● **What is being asked**: Which of the lines below mention the word "from"? Pull each one out.
━━━━━ Supplied material
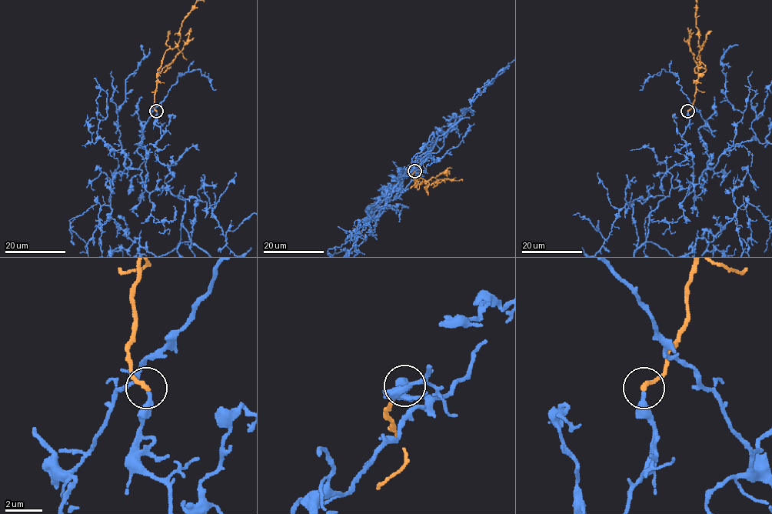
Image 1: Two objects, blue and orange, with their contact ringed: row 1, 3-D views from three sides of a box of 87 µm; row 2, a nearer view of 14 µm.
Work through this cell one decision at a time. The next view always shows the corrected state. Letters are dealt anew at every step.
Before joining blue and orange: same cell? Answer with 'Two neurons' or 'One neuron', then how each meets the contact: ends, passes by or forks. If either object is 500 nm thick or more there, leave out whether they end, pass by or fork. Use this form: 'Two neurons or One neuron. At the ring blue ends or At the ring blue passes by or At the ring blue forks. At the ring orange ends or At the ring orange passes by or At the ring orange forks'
One neuron. At the ring blue ends. At the ring orange ends

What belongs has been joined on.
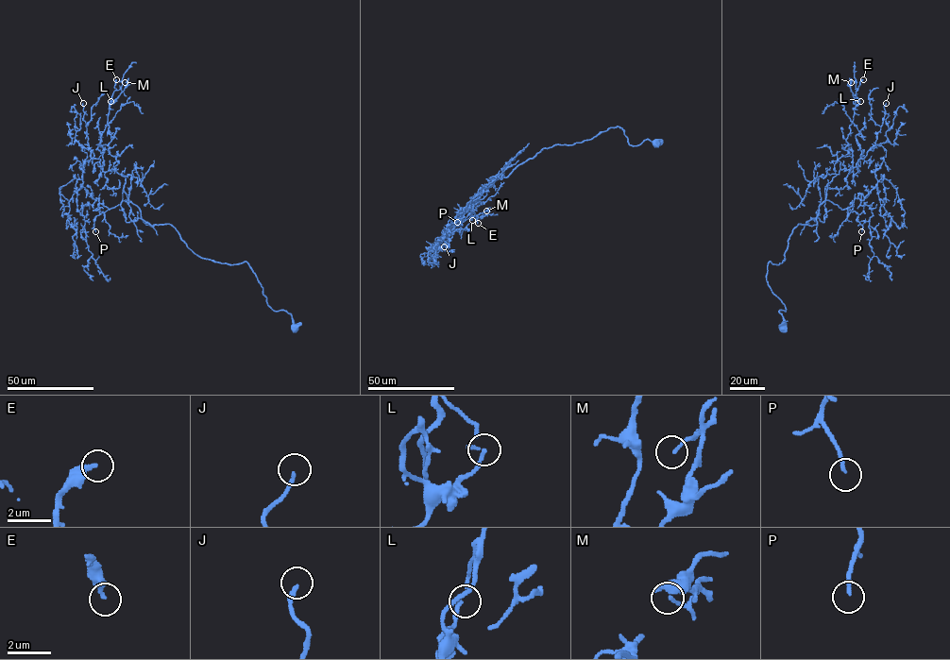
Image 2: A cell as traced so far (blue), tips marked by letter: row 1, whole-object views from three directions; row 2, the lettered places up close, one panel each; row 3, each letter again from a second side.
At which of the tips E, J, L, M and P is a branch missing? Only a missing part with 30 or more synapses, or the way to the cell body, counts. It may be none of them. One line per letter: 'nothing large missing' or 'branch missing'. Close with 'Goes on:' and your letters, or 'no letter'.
E: nothing large missing
J: branch missing
L: nothing large missing
M: nothing large missing
P: branch missing
Goes on: J, P

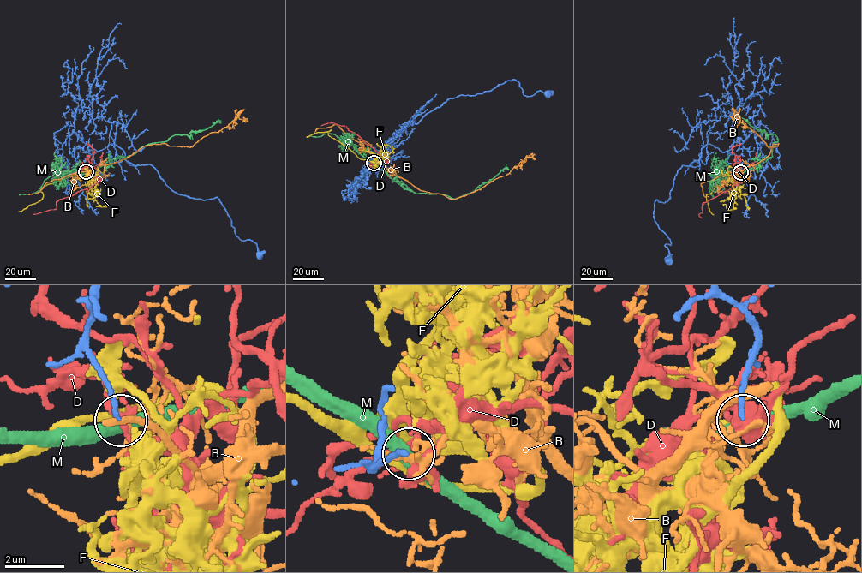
━━━━━━━━━━
● **Answer for the task**:
Image 1: Two objects, blue and orange, with their contact ringed: row 1, 3-D views from three sides of a box of 87 µm; row 2, a nearer view of 14 µm.
Image 2: A cell as traced so far (blue), tips marked by letter: row 1, whole-object views from three directions; row 2, the lettered places up close, one panel each; row 3, each letter again from a second side.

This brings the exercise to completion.